> _Énoncé du problème_: Rédigez la suite de la critique du recueil Artefact de Maurice G. Dantec en reprenant juste après la dernière phrase citée.

> _Extrait fourni_:
Artefact. Machines à écrire 1.0

Bien connu du public du polar et de la science-fiction grâce à ses romans La Sirène Rouge, Les Racines du Mal, Babylon Babies et Villa Vortex, Maurice G. Dantec a, depuis 2005, entrepris de restituer, par le médium de la science-fiction, une vision chrétienne de notre monde. En ce sens, les deux romans Cosmos Incorporated et Grande Jonction, parus chez Albin Michel en 2005 et 2006, en décrivant un monde futur où la technologie est entrée en dégénérescence et où les communautés humaines tentent de trouver par la foi un sens à leur existence, ont frappé le lectorat et la critique par l’identité religieuse très forte qui en émanait, et par l’aisance de Dantec à réinvestir les genres du polar et du western. L’ampleur narrative de ces quelque 1300 pages avait permis à Dantec de recréer un monde d’une grande richesse. Ce n’est pourtant pas ce souffle quasi épique que Dantec a choisi cette année de prolonger, préférant s’essayer à la forme courte. Sans doute ce choix est-il, dans Artefact. Machines à écrire 1.0, ce qui fait la singularité du livre, et en même temps ce qui le grève de faiblesses stylistiques et narratives évidentes. Dantec, dans les trois novellas qu’il propose, « Vers le Nord du Ciel », « Artefact », « Le Monde de ce Prince », semble toujours manquer de place, ne pas réussir à trouver dans l’évocation de personnages essentiellement solitaires et en quête d’identité, l’espace suffisant pour que l’idée, toujours passionnante et foisonnante chez lui, prenne réellement chair. On s’est ainsi souvent senti, sauf peut-être en lisant « Artefact », comme face un marathonien qui tenterait de courir un cent mètres sans adopter complètement les techniques spécifiques du sprint…

« Vers le Nord du Ciel » : la soif de rédemption

Sans doute cette novella condense-t-elle tous les défauts que l'on pourra reprocher à ce Dantec 2007 : la variété des thèmes narratifs est faible, et contraste négativement avec le flot d’anaphores, de répétitions qui vident peu à peu le récit d’une substance stylistique réelle, sans parler des anti-métaboles * gratuites et trop nombreuses :

« Allez, il est temps de reprendre la route.

Enregistrements contenus dans un jeu de données

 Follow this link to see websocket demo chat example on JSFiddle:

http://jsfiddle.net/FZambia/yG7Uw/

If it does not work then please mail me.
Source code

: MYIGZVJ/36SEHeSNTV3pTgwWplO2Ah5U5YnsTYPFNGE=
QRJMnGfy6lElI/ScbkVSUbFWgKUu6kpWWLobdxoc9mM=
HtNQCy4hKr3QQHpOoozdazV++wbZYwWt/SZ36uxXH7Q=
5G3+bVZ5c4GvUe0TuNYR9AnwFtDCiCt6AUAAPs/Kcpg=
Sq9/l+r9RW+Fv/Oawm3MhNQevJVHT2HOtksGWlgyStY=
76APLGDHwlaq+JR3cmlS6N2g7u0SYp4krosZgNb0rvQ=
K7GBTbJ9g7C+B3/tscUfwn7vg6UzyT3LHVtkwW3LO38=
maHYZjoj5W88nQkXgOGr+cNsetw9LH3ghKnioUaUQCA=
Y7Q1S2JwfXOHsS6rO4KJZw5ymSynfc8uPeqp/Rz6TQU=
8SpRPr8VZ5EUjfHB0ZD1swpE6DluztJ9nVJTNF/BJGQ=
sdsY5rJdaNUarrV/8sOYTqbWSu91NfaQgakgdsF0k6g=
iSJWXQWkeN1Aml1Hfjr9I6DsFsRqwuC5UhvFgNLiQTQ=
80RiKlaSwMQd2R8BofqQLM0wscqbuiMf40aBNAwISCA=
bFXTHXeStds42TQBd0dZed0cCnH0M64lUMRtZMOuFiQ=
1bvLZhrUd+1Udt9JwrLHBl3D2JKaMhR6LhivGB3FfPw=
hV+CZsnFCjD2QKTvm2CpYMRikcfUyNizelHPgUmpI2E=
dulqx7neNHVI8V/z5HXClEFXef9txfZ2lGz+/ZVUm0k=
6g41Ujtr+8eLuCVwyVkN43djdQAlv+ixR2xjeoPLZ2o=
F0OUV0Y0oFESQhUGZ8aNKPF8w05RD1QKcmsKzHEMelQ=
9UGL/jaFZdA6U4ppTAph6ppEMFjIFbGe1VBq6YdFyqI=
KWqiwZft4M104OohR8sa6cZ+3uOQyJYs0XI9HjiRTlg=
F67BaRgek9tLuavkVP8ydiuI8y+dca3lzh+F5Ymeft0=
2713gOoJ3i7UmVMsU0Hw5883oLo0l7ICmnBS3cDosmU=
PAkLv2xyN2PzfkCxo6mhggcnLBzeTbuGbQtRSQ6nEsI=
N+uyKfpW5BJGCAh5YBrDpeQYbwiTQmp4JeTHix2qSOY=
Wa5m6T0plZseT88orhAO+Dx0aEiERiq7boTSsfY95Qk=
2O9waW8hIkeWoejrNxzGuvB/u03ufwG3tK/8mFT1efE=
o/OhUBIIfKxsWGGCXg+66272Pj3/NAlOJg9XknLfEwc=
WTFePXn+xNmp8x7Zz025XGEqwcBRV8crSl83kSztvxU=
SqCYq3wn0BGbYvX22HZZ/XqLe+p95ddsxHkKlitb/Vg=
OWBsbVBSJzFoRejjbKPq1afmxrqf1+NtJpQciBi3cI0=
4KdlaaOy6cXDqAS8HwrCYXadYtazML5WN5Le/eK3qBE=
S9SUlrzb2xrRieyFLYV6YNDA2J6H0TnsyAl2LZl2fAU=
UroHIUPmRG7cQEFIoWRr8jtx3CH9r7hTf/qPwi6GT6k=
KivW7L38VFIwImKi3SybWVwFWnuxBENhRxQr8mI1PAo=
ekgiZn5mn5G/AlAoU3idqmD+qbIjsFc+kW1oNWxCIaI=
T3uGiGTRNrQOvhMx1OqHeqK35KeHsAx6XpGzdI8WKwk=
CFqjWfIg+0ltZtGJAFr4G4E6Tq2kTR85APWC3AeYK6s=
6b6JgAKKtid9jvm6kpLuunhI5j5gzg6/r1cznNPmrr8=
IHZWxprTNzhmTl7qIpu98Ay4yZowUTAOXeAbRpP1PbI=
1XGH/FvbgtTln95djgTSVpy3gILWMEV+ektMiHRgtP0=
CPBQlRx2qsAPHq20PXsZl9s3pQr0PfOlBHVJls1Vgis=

==

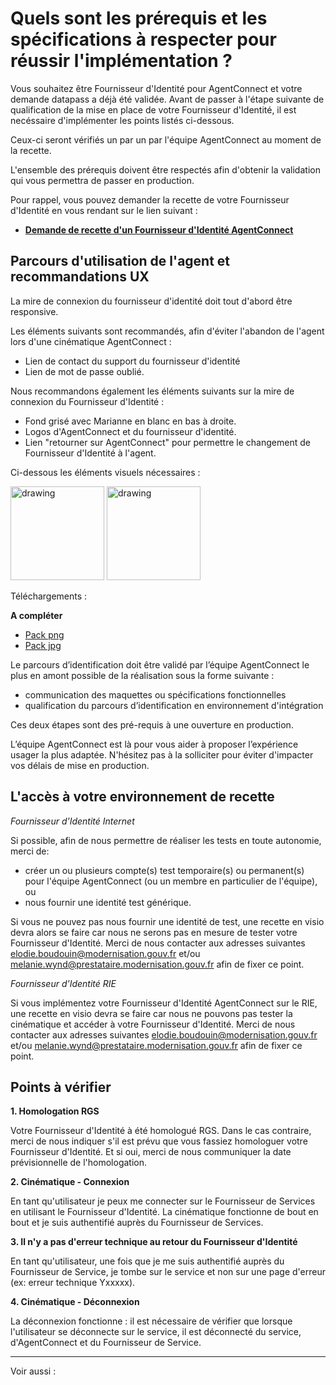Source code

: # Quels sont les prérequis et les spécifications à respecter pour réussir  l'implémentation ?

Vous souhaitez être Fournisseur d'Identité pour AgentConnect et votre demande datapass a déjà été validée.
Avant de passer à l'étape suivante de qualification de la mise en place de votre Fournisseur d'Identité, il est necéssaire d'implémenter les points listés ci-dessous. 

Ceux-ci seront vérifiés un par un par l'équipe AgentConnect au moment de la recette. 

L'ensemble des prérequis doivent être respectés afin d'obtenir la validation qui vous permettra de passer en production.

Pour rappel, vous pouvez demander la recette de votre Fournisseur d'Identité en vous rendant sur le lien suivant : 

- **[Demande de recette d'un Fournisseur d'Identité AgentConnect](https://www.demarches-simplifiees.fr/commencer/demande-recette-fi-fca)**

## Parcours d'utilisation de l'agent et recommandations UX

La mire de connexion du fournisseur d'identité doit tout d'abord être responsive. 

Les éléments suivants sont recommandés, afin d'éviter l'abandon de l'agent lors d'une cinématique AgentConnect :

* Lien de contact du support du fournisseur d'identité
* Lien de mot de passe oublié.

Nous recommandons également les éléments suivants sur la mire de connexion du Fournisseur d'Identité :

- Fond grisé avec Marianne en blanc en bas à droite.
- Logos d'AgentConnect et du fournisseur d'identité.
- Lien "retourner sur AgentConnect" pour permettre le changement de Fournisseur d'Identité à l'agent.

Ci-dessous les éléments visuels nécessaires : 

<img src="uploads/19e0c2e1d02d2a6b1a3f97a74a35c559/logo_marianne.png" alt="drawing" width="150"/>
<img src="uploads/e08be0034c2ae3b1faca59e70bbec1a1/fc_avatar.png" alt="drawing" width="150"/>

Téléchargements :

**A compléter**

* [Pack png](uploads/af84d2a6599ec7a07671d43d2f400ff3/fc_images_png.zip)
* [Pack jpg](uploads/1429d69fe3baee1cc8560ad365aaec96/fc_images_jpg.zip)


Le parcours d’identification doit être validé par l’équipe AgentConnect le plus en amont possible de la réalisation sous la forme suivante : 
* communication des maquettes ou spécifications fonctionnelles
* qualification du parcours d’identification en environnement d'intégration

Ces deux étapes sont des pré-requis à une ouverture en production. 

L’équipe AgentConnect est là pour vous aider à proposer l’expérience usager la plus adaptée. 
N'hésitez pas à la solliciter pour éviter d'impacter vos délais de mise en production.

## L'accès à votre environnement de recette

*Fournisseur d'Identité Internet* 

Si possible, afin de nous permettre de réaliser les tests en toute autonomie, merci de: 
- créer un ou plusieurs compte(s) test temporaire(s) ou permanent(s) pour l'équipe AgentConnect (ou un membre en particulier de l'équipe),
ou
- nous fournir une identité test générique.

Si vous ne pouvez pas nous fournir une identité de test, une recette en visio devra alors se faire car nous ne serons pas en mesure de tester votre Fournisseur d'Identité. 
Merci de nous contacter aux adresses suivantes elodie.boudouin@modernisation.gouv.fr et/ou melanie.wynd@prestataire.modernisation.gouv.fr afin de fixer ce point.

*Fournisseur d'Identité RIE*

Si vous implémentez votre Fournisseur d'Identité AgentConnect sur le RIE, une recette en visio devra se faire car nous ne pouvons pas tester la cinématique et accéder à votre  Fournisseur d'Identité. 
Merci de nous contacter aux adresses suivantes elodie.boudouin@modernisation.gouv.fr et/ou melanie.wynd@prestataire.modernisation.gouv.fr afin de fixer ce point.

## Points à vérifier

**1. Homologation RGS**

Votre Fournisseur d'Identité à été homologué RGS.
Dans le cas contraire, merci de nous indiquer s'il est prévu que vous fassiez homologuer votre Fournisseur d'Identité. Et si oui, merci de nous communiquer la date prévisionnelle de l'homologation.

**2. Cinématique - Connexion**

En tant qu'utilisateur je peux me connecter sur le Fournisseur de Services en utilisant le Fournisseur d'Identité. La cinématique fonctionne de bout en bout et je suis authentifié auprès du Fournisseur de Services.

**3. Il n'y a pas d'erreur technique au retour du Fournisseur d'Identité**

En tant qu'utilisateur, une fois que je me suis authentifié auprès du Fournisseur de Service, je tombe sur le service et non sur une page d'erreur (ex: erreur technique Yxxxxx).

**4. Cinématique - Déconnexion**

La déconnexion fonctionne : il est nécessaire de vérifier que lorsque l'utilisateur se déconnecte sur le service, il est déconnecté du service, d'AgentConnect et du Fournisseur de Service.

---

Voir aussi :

> _Réponse attendue_:
Ou plutôt, de laisser la route nous reprendre. » (p. 177)

Bien sûr, ce que l’on a lu comme faiblesse stylistique correspond à un parti pris pleinement conscient de la part de Dantec: il s'agit d'une recherche sur le langage « machinique », assortie au propos clairement chrétien, sinon prosélyte, du livre. La thèse défendue est claire: l’homme n’est pas le centre du monde, ni l’être qui peut prétendre agir de manière omnipotente sur le monde et sur autrui. Il faut donc inverser systématiquement les rapports de causalité auxquels le « bon sens » moderne et autonomiste est habitué : ce n’est pas le sujet qui écrit ou agit, ce sont une action transcendante et un processus d’écriture qui créent un « sujet ». Si l’on n’a rien, en principe, contre l’idée d’une littérature fondée sur une pensée philosophique nourrie et affirmant une identité politique ou religieuse forte, il semble en revanche que ces aspects devraient toujours ultimement céder le pas à la richesse d’une narration « imaginale » (mot que Dantec emploie lui-même), c’est-à-dire: imagée. Pour cette raison, Dantec, en ne se donnant pas la place pour créer un monde, mais en se contentant d’évoquer les trajectoires singulières de trois hommes solitaires, amnésiques et en quête d’une « conscience », propose trois variations sur son propre psychisme, intéressantes certes, mais littérairement inabouties.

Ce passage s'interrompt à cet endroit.